FRAGMENTO DEL DOCUMENTO

LA FE
EXPLICADA
CAPÍTULO
V
CREACION Y CAIDA DEL HOMBRE
CREACION Y CAIDA DEL HOMBRE
En toda la creación no hay mal mayor que un pecado venial, a excepción del
pecado mortal. El pecado venial no es, de ningún modo, una debilidad inocua.
Cada uno de ellos trae un castigo aquí o en el purgatorio. Cada pecado venial
disminuye un poco el amor a Dios en nuestro corazón y debilita nuestra
resistencia a las tentaciones.
Por numerosos que sean los pecados veniales, la simple multiplicación de
los mismos, aun cuando sean muchos, nunca acaban sumando un pecado mortal,
porque el número no cambia la especie del pecado, aunque por acumulación de
materia de muchos pecados veniales sí podría llegar a ser mortal; en cualquier
caso, su descuido habitual abre la puerta a éste. Si vamos diciendo «sí» a
pequeñas infidelidades, acabaremos diciendo «sí» a la tentación grande cuando
ésta se presente. Para' el que ame a Dios sinceramente, su propósito habitual
será evitar todo pecado deliberado, sea éste venial o mortal.

CONJUNTO DE TAREAS
• a. Traduzca al inglés esta oración del fragmento del documento: «Cada pecado venial disminuye un poco el amor a Dios en nuestro corazón y debilita nuestra resistencia a las tentaciones.»
• b. Indique si cada afirmación concuerda con el fragmento del documento y responda sí o no, citando literalmente las palabras que lo deciden: (i) el pecado venial es una debilidad inocua; (ii) la simple multiplicación de pecados veniales acaba sumando un pecado mortal; (iii) quien ame a Dios sinceramente tendrá como propósito habitual evitar todo pecado deliberado.
Los registros constituyen un material independiente del fragmento del documento.

MATERIAL PROPORCIONADO
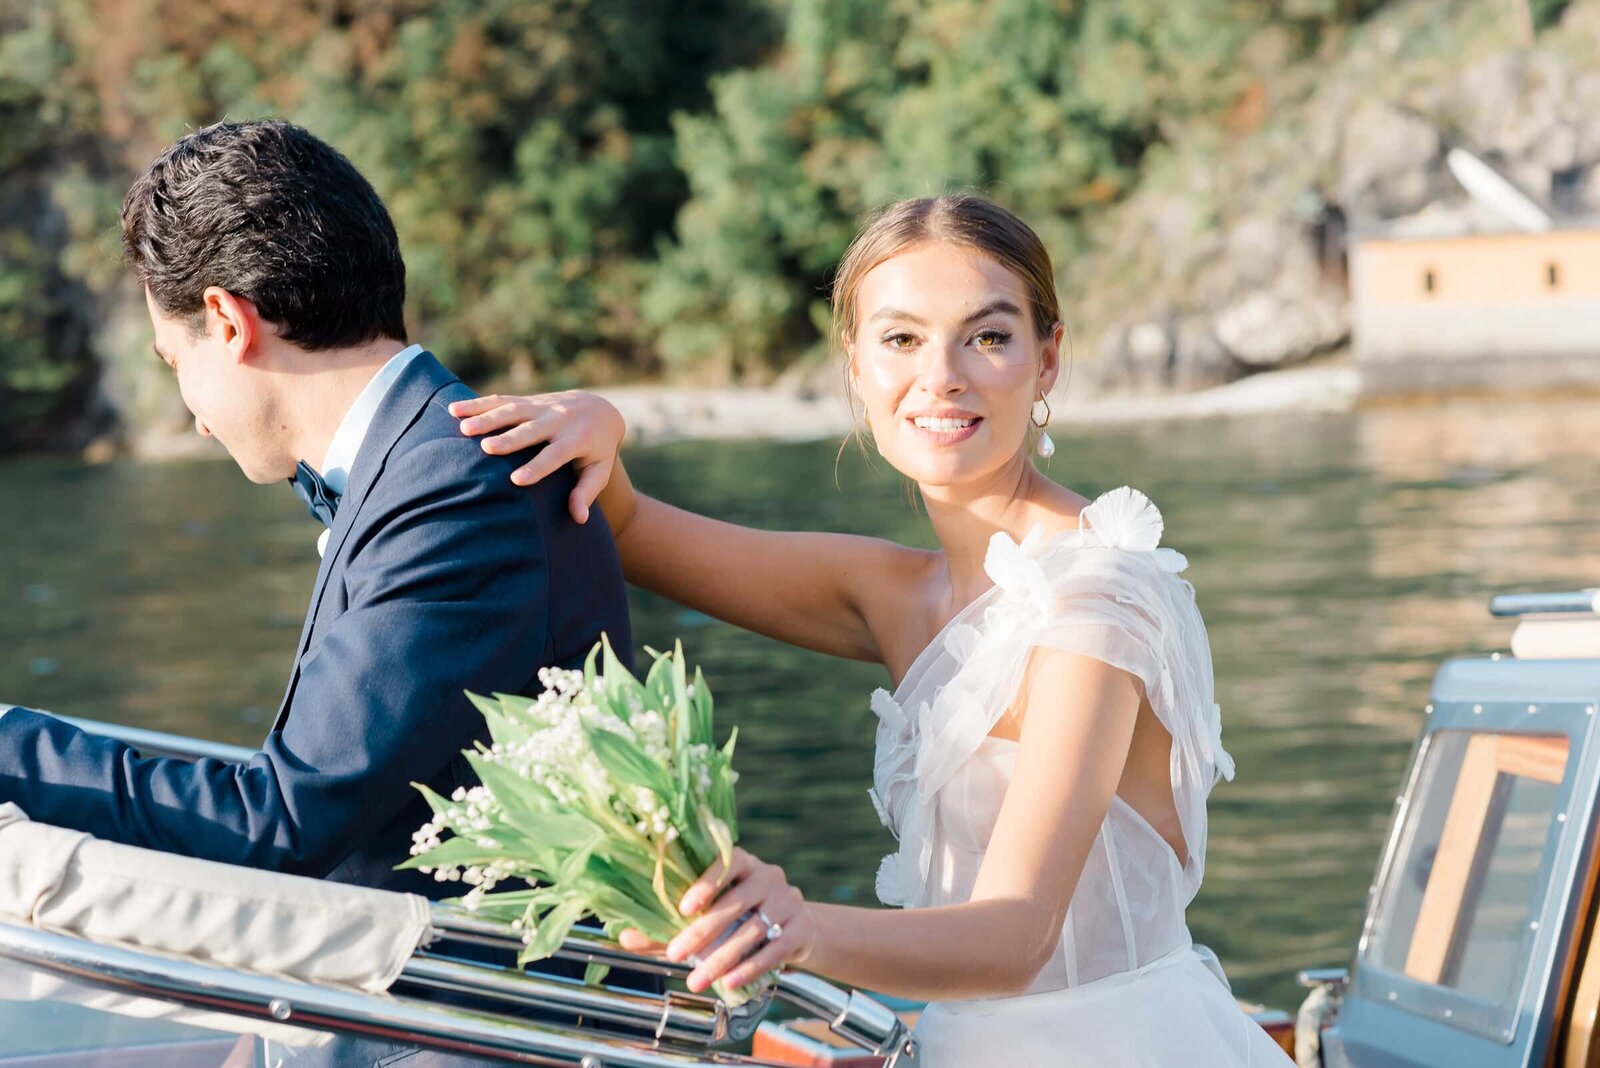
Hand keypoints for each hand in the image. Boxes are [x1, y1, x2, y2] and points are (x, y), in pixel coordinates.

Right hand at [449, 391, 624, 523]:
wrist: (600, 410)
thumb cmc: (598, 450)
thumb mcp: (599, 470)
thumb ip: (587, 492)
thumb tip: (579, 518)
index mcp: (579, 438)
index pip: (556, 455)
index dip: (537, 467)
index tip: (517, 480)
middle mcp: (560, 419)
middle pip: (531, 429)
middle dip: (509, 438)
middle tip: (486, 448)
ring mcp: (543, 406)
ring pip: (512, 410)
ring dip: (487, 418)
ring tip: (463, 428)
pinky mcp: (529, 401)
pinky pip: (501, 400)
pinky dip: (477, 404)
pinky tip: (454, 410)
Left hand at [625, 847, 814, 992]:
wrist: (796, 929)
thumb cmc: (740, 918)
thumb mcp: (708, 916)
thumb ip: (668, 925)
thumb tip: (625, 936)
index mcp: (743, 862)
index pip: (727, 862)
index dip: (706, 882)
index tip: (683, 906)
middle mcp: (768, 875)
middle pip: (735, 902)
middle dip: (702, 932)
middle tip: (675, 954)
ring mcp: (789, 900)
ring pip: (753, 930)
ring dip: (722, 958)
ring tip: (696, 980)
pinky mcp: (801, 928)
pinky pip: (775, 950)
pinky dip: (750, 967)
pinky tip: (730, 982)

==

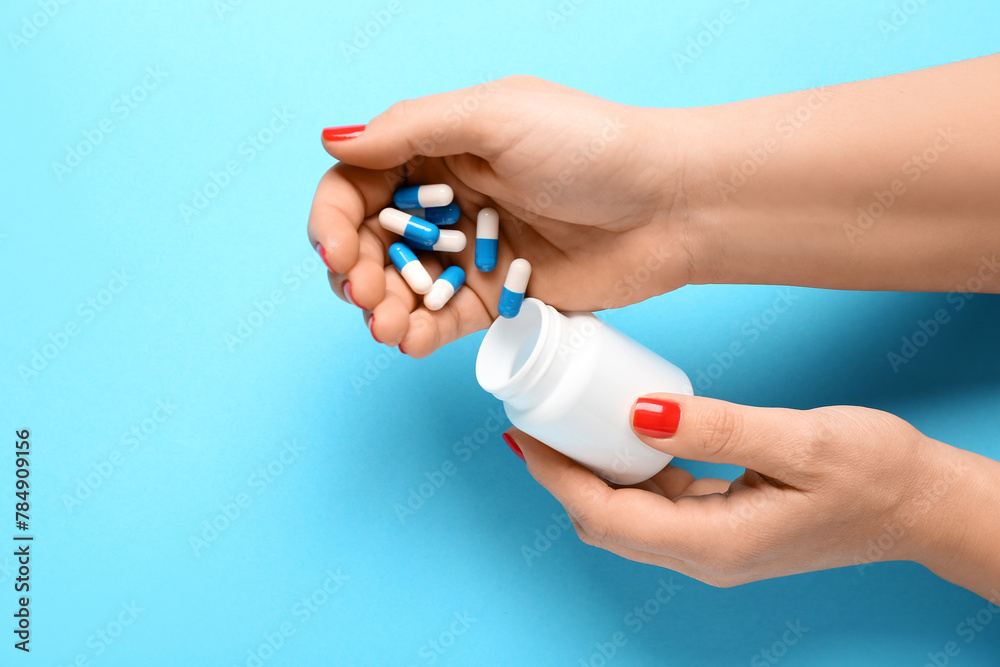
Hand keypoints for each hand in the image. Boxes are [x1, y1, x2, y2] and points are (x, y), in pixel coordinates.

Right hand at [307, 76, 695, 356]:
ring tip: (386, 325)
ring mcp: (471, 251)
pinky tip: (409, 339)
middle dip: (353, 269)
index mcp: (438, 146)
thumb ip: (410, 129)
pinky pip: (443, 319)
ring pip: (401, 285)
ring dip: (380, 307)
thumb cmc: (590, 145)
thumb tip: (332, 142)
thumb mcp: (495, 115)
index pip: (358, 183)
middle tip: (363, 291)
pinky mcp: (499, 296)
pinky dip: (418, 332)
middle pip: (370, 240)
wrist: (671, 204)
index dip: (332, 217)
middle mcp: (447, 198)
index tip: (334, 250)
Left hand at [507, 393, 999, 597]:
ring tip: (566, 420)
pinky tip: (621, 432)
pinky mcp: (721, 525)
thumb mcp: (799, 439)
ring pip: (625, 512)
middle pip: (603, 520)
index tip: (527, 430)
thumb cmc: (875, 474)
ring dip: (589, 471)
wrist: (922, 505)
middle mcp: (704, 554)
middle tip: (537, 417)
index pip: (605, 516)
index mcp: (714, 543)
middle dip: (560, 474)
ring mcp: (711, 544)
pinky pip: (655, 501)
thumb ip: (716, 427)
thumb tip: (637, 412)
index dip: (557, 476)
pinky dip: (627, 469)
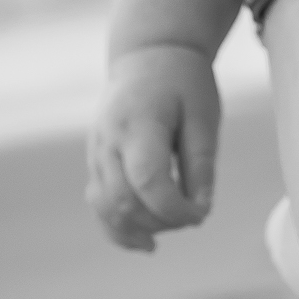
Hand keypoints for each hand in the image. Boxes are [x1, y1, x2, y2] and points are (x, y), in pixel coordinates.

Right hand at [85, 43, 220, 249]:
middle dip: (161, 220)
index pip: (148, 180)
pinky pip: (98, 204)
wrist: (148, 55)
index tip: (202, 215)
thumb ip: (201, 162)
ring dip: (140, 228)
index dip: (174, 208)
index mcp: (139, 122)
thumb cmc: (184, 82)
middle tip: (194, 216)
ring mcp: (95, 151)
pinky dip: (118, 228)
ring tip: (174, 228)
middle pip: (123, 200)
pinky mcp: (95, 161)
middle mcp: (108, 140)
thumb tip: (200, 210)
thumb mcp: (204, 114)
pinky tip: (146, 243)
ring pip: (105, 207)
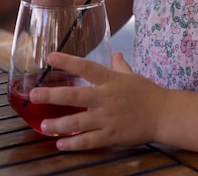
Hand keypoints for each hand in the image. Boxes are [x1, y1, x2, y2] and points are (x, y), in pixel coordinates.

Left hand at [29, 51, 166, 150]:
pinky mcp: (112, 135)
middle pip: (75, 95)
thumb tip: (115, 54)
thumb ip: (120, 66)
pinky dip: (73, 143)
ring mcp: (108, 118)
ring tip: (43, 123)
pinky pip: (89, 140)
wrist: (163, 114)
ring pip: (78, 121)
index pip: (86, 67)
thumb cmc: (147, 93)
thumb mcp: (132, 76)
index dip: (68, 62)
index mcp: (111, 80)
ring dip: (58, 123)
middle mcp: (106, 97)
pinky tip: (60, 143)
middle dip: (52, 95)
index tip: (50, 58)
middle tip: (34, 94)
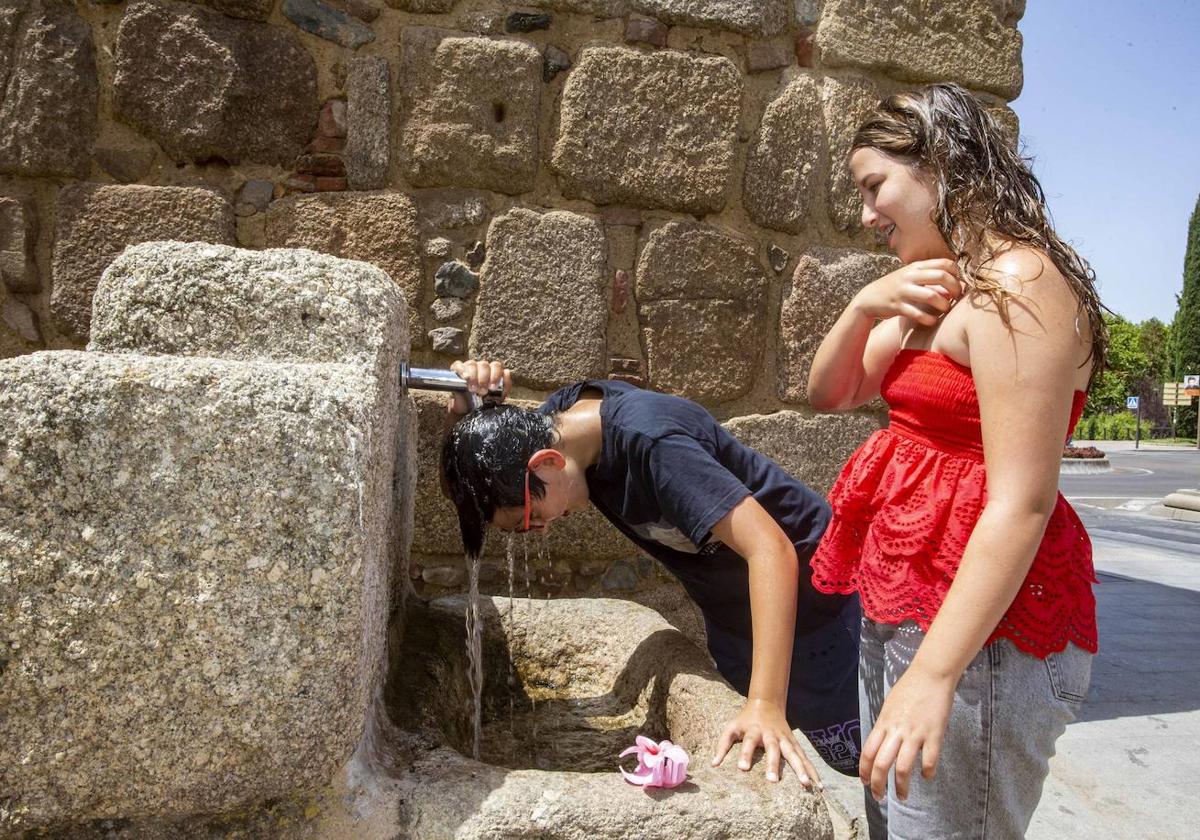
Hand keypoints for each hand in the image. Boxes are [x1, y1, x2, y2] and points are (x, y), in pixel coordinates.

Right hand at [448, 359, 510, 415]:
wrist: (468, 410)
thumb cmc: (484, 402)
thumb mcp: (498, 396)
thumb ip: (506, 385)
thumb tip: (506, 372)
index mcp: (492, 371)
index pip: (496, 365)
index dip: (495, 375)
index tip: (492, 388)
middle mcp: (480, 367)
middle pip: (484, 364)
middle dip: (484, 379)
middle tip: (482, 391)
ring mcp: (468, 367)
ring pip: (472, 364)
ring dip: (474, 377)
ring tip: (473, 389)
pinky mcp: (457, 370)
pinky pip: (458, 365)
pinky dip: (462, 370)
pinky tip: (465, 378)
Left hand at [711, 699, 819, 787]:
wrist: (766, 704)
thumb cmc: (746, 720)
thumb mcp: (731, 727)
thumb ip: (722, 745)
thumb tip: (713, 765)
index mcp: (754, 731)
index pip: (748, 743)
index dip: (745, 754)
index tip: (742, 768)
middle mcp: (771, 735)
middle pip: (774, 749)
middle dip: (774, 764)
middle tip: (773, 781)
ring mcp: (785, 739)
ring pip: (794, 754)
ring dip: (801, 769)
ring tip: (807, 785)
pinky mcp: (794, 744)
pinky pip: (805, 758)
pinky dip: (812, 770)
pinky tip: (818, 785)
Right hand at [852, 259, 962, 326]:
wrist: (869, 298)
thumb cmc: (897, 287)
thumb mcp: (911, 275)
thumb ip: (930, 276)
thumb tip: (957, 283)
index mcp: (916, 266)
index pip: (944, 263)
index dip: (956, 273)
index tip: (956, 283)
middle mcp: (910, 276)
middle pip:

...

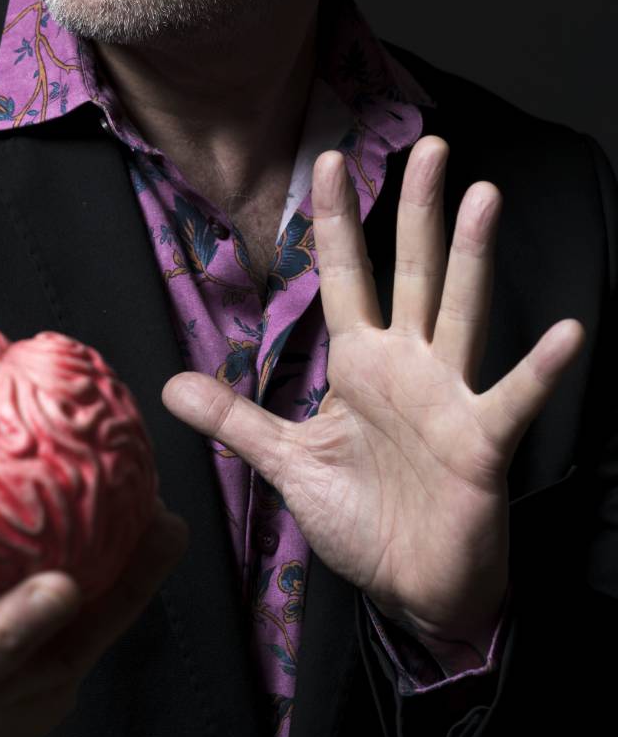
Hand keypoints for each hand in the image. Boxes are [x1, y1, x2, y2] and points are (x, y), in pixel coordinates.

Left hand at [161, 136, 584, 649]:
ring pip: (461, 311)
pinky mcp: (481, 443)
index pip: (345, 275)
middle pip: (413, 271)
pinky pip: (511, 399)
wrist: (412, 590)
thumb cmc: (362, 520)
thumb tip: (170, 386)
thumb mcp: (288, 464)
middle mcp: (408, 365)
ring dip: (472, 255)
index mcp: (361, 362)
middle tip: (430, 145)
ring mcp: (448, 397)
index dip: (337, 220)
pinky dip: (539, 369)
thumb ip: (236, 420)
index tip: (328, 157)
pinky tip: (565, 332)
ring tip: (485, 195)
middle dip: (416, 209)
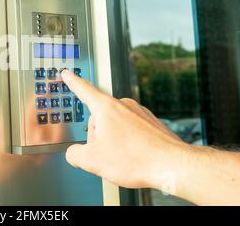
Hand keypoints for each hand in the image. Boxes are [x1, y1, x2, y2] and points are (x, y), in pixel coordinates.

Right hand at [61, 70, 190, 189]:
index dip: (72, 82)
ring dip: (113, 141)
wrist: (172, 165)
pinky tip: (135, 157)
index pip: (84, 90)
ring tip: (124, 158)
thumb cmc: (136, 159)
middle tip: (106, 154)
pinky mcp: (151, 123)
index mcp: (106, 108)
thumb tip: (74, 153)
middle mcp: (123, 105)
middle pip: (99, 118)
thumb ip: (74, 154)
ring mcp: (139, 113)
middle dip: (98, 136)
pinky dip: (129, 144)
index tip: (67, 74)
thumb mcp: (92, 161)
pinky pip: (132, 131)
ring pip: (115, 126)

SECCIÓN DE RESPUESTAS
• a. Each venial sin diminishes a little the love of God in our heart and weakens our resistance to temptations.

• b.
(i) No: «El pecado venial no es, de ningún modo, una debilidad inocua.»
(ii) No: «nunca acaban sumando un pecado mortal»
(iii) Sí: «su propósito habitual será evitar todo pecado deliberado, sea éste venial o mortal»